The Energy Minister never responded to these criticisms in the legislative debate. She left it largely to Minister of Municipal Affairs Madu to address the Official Opposition’s concerns. Madu insisted that other measures in the amended section 101 of the Oil and Gas Conservation Act ensured that landowners were, in fact, protected. After reading both the previous and the new sections of the Oil and Gas Conservation Act, I believe landowners should be concerned that the new law further infringes on their property rights. Furthermore, it also appears the sub-surface property rights of petroleum producers are better protected than the surface rights of landowners.

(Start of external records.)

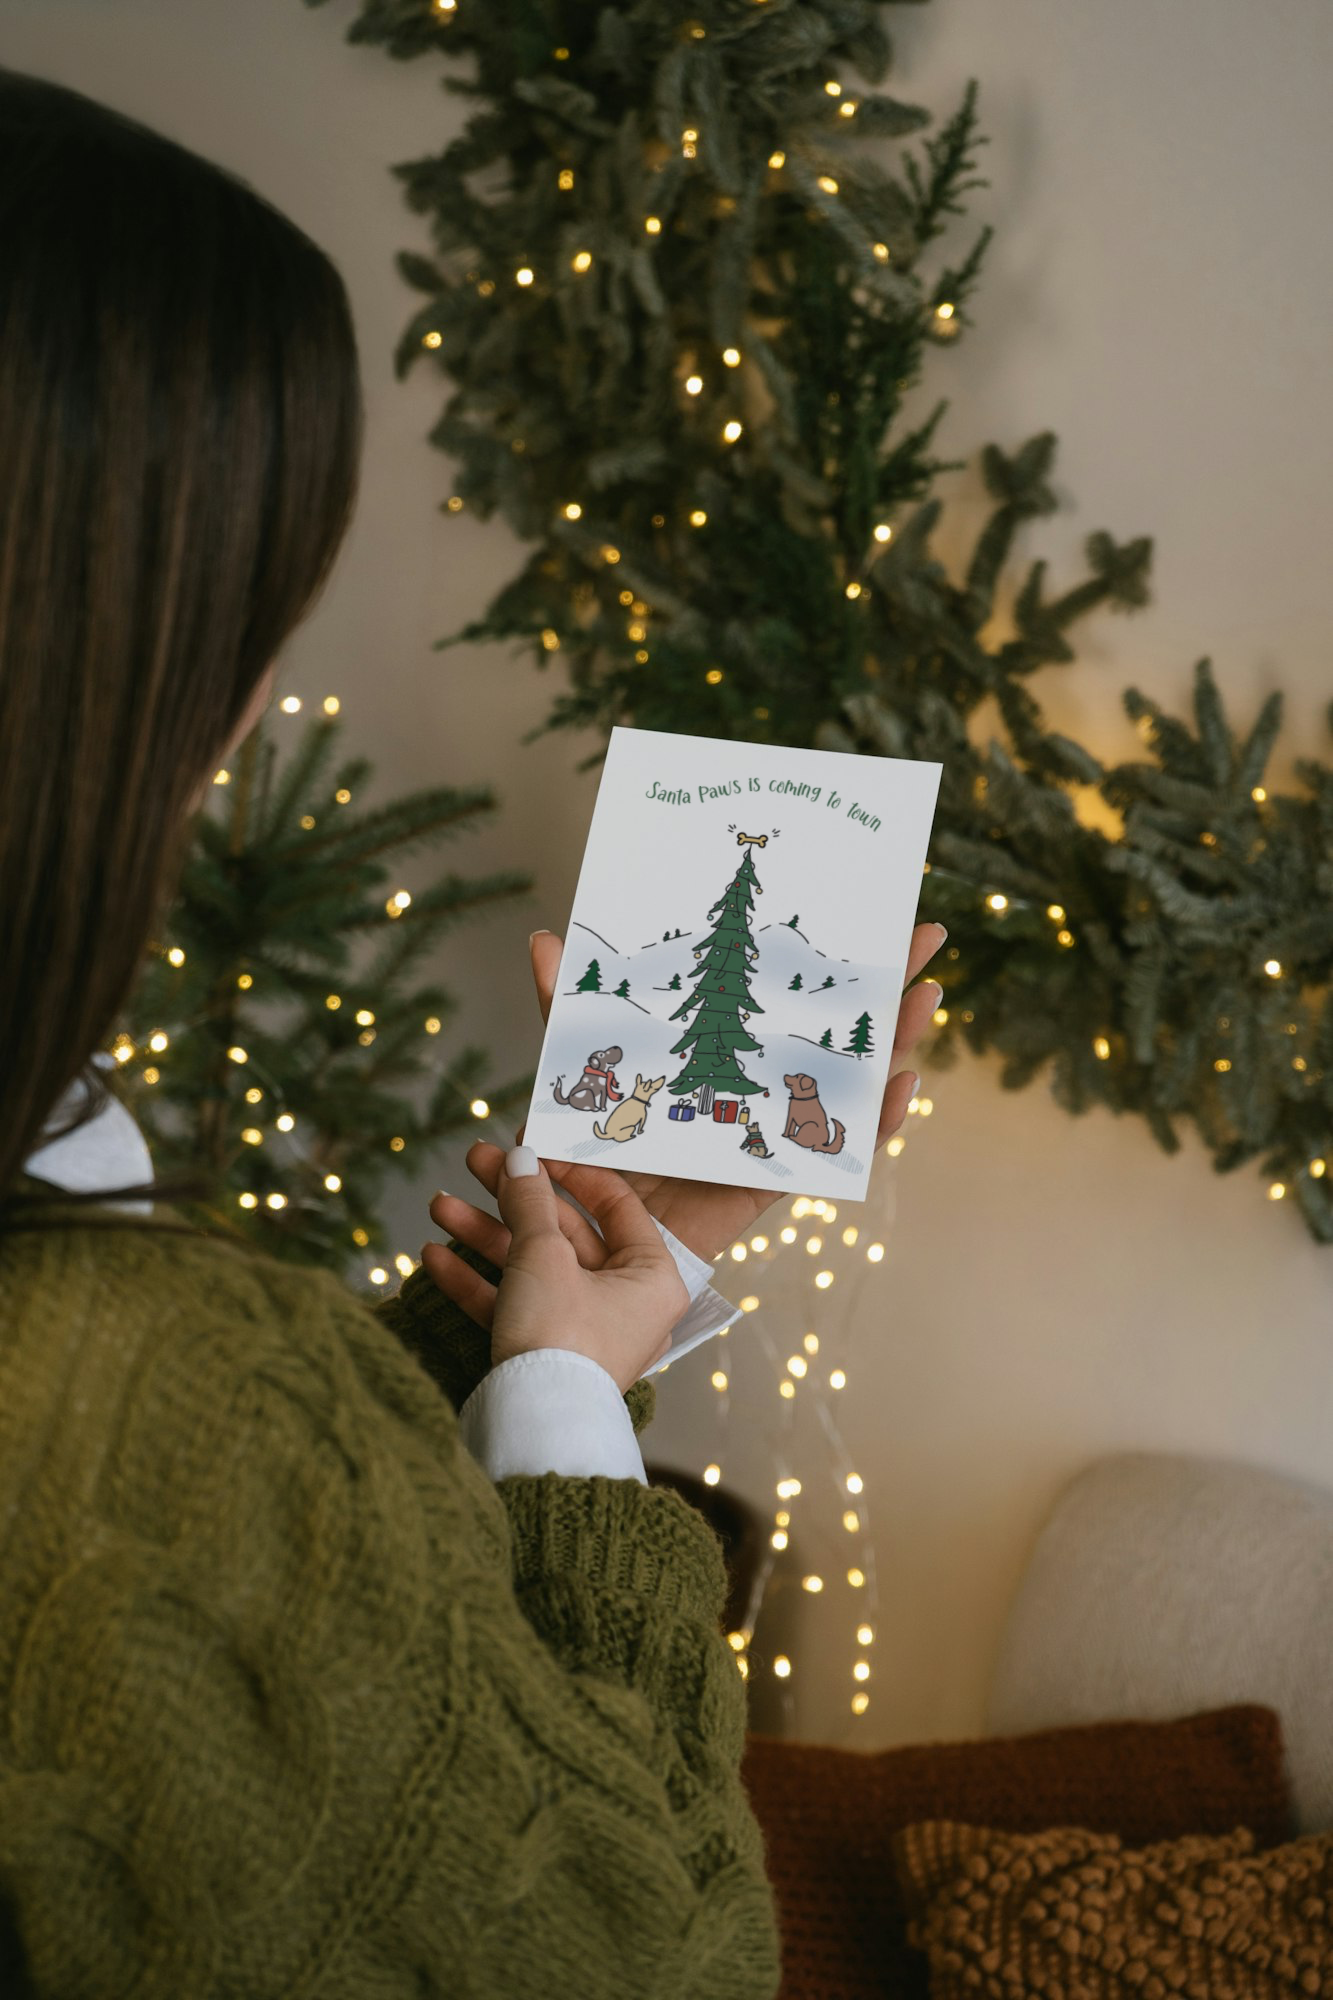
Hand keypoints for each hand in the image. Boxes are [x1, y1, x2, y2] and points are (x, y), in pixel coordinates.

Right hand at [421, 1145, 688, 1396]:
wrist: (532, 1426)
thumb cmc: (560, 1335)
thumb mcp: (544, 1255)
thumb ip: (530, 1201)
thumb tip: (521, 1158)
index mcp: (652, 1276)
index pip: (616, 1205)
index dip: (570, 1171)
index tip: (533, 1148)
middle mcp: (627, 1304)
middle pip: (564, 1235)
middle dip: (510, 1201)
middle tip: (474, 1162)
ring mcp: (585, 1332)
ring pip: (532, 1269)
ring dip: (483, 1236)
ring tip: (438, 1205)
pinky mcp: (548, 1356)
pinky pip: (517, 1308)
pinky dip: (479, 1284)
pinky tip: (434, 1258)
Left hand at [429, 920, 947, 1269]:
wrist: (577, 1242)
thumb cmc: (580, 1158)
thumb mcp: (570, 1072)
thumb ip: (564, 1012)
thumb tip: (545, 938)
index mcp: (720, 1059)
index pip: (783, 1000)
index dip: (823, 962)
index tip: (867, 911)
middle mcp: (755, 1093)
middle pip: (833, 1034)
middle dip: (882, 987)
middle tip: (926, 936)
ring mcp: (770, 1134)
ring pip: (849, 1086)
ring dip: (897, 1041)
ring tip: (927, 996)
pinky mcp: (771, 1181)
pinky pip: (833, 1155)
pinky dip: (875, 1126)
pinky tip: (902, 1088)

Swann and the NDP’s Irwin Sabir raise another important point about this Bill. It gives the provincial cabinet the authority to override management decisions made by either the OWA or the Alberta Energy Regulator. For Swann, this raises the spectre that, in some circumstances, the decision-making of an independent, non-profit organization like the OWA, will be replaced by political decision-making. If the OWA’s clean up priorities don’t fit well with those of the cabinet, the cabinet can dictate to the OWA what the Association must do. Sabir agreed in the legislature with this contention. He described this change as one that gave the cabinet “carte blanche” – complete freedom to act as it wishes – vis-à-vis the OWA and the Alberta Energy Regulator. Sabir pointed out that neither the Energy Minister, nor any other Minister of the government, “has given us any good reason why this Legislature should pass this piece and give government this power.”

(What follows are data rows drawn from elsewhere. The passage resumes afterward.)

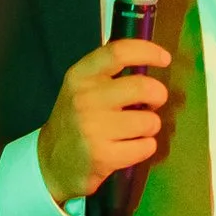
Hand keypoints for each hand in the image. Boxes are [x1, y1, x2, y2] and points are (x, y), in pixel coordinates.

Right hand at [38, 37, 173, 208]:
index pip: (119, 52)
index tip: (164, 59)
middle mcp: (84, 99)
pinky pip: (146, 147)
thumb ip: (108, 73)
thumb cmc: (75, 121)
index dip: (148, 51)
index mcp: (80, 76)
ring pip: (149, 121)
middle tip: (153, 103)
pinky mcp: (102, 156)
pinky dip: (145, 148)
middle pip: (143, 87)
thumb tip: (151, 59)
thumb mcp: (81, 89)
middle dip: (158, 95)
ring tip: (134, 131)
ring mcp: (93, 128)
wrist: (51, 163)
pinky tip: (129, 148)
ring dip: (150, 127)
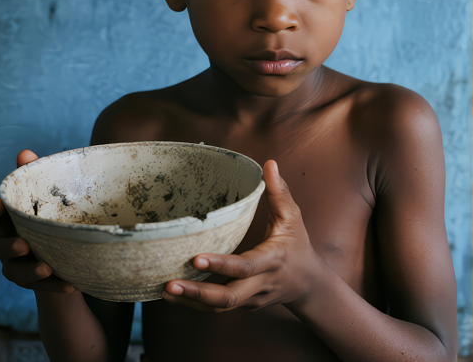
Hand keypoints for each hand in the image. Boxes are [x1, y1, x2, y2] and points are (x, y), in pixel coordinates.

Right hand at [0, 149, 74, 293]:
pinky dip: (55, 286)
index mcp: (5, 219)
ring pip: (13, 272)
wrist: (64, 244)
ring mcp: (15, 263)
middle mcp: (4, 242)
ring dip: (28, 271)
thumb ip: (34, 176)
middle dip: (7, 247)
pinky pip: (41, 287)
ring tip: (46, 268)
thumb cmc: (49, 212)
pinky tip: (72, 284)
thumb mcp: (47, 196)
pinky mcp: (33, 280)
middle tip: (23, 245)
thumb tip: (25, 153)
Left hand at [162, 160, 320, 312]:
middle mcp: (260, 283)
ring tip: (163, 290)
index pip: (244, 266)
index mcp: (272, 260)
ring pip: (219, 307)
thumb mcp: (294, 218)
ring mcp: (250, 298)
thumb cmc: (298, 246)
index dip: (220, 264)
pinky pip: (217, 307)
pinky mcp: (242, 305)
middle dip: (197, 293)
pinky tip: (173, 295)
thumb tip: (269, 164)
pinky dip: (194, 303)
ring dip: (190, 301)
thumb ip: (280, 192)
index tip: (196, 258)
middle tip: (169, 284)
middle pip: (228, 297)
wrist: (308, 284)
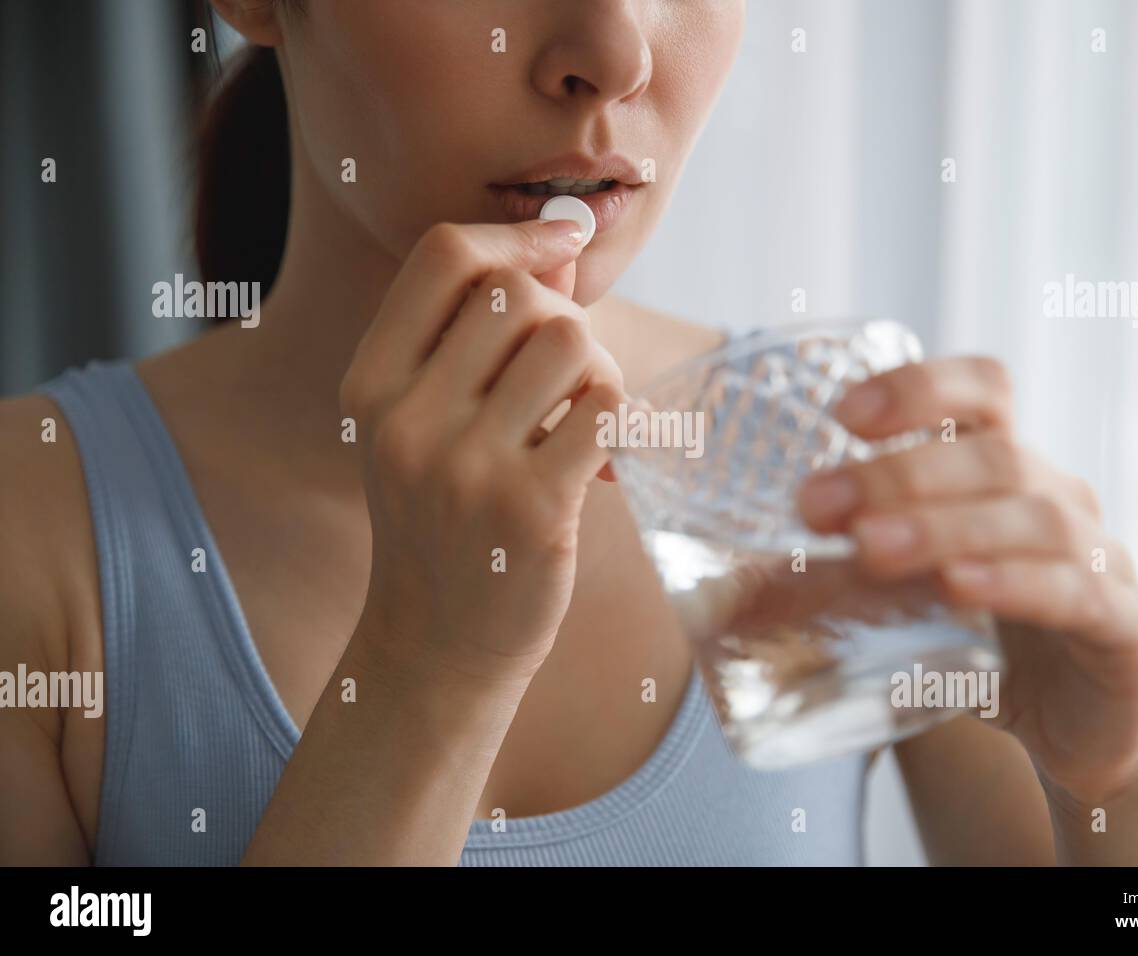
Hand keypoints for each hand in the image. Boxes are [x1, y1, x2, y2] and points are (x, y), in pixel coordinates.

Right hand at [340, 219, 624, 685]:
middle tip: (570, 375)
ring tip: (584, 416)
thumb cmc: (444, 517)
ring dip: (596, 368)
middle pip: (515, 292)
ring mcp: (465, 467)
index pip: (444, 255)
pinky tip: (602, 453)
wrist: (440, 642)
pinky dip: (619, 415)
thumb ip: (480, 334)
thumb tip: (566, 239)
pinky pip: (604, 405)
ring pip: (567, 340)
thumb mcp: (426, 422)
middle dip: (564, 316)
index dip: (518, 232)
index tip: (566, 241)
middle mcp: (407, 419)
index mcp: (371, 384)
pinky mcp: (530, 509)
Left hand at [797, 356, 1137, 803]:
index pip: (983, 391)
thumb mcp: (903, 602)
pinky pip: (1079, 593)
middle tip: (816, 507)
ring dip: (943, 525)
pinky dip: (1016, 583)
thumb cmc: (977, 647)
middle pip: (993, 455)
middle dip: (899, 473)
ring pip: (1035, 518)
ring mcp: (1104, 559)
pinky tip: (961, 587)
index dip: (920, 387)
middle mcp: (1060, 500)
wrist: (1074, 734)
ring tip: (868, 549)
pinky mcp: (1128, 629)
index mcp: (1006, 473)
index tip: (842, 414)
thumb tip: (713, 598)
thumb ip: (830, 583)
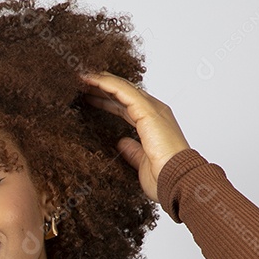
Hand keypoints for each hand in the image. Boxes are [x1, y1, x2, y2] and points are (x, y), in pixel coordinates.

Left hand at [79, 71, 190, 202]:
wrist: (177, 181)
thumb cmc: (164, 177)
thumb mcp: (141, 162)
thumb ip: (132, 150)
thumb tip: (122, 143)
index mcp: (153, 123)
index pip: (126, 105)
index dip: (108, 99)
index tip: (89, 97)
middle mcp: (154, 112)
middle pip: (123, 93)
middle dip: (102, 87)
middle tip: (81, 84)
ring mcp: (152, 109)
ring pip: (122, 87)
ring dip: (101, 80)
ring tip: (81, 77)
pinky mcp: (148, 111)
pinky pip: (123, 91)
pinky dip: (106, 83)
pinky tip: (90, 79)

Potentially then, parts of Bill 12 could help ensure we reduce the size of the petroleum industry clean up challenge we seem destined to leave to the next generation. But, I think the government could have done better. It allowed less than three hours of debate in the legislature on such a vital issue. More importantly perhaps, the government refused to refer the legislation to the Standing Committee on Resource Stewardship. In that committee, MLAs could have heard at length from landowners and from experts about what the likely consequences of this new law will be. Referrral to the Standing Committee, in other words, could have strengthened and improved the legislation. That is how a well-functioning representative democracy should operate.